4.4 Comparison with Other Published Works

A comparative study of our proposed approach with some relevant published works from literature is illustrated in Table 6. For all previous method listed in the table it is observed that, an increase in sensitivity (percentage of correctly classified malignant images) results in decrease in specificity (percentage of correctly classified benign images) and vice versa. However, in this research, satisfactory results for both sensitivity and specificity are achieved with our proposed features.

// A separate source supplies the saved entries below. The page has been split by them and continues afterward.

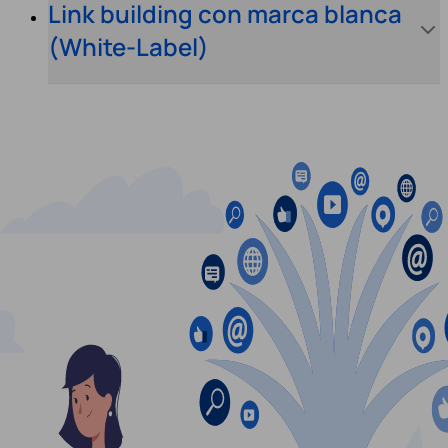
Link building con marca blanca
(White-Label)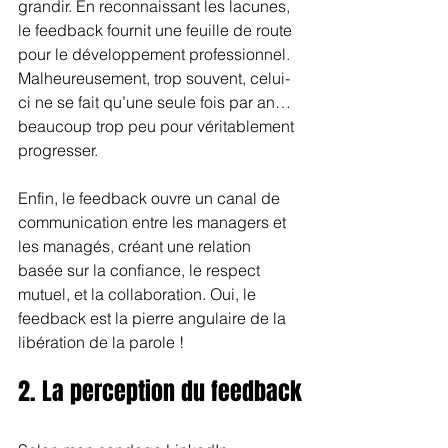
grandir. En reconnaissant les lacunes, 
le feedback fournit une feuille de route 
pour le développement professionnel. 
Malheureusement, trop souvent, celui-
ci ne se fait qu’une seule fois par an… 
beaucoup trop peu pour véritablement 
progresser.
Enfin, le feedback ouvre un canal de 
communication entre les managers et 
les managés, créant une relation 
basée sur la confiance, le respect 
mutuel, et la collaboration. Oui, le 
feedback est la pierre angulaire de la 
libération de la parole !
2. La perception du feedback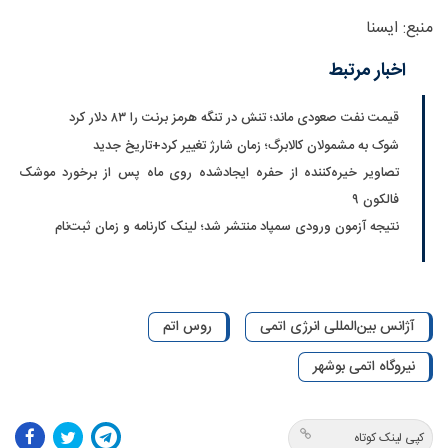
منبع: ایسنا
اخبار مرتبط
قیمت نفت صعودی ماند؛ تنش در تنگه هرمز برنت را ۸۳ دلار کرد
شوک به مشمولان کالابرگ؛ زمان شارژ تغییر کرد+تاریخ جدید
تصاویر خیره‌کننده از حفره ایجادشده روی ماه پس از برخورد موشک
فالکون ۹
نتیجه آزمون ورودی سمپاد منتشر شد؛ لینک کارنامه و زمان ثبت‌نام
آژانس بین‌المللی انرژی اتمی
روس اتم
نیروگاه اتمی بوشهر
کپی لینک کوتاه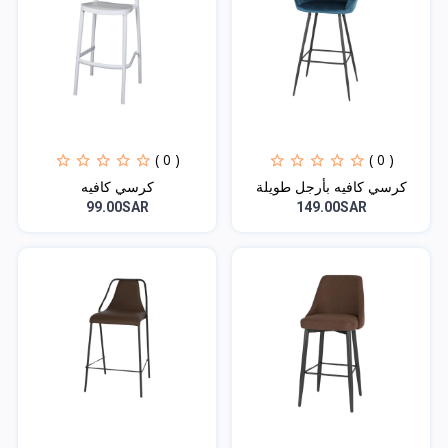
( 0 )
( 0 )
كرسي كافيه بأرجل طويلة
كرسي كافيه
99.00SAR
149.00SAR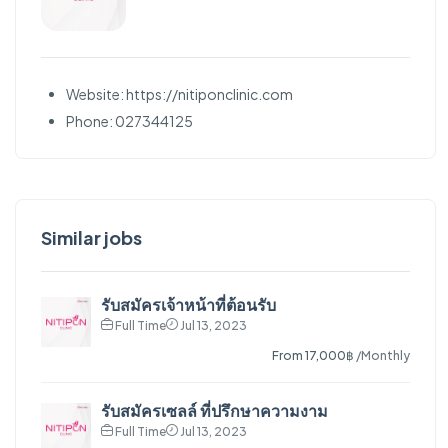
Website: https://nitiponclinic.com
Phone: 027344125
Similar jobs
รับสมัครเจ้าหน้าที่ต้อนรับ
Full Time
Jul 13, 2023
From 17,000฿
/Monthly
รับสมัครเซลล์ ที่ปรึกษาความงาม
Full Time
Jul 13, 2023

Table 6. A comparative study with relevant literature

5. CONCLUSION AND FUTURE WORKS

Due to rapid growth of melanoma skin cancer patients, skin cancer has become a dynamic research field. Therefore, development of new techniques for early diagnosis of melanoma cancer has become very important. Several automated methods for skin lesion detection have been reported in literature. However, most of the works considered numerous features for classification, which are not properly distinctive for benign and malignant lesions. In this study, a pertinent feature extraction approach based on ABCD rule for classification of dermoscopy images is presented. We proposed seven features associated with asymmetry, irregularity, color, and diameter of skin lesion. We have reported the effectiveness and classification accuracy for the entire system as well as for individual features in this paper. Implementation results indicate that our proposed features can effectively classify lesions with a satisfactory level of accuracy, sensitivity and specificity. In our system, the weights used in BNN are same for all the images and this method has been verified to be true for all types of images. Since, the present approach provides a superior performance, this will be an effective and accurate process for melanoma detection. However, the classification results may be improved further by using deep neural network, since this network is capable of learning from large amount of data. Therefore, in future, deep learning algorithm will be taken into account for skin lesion classification.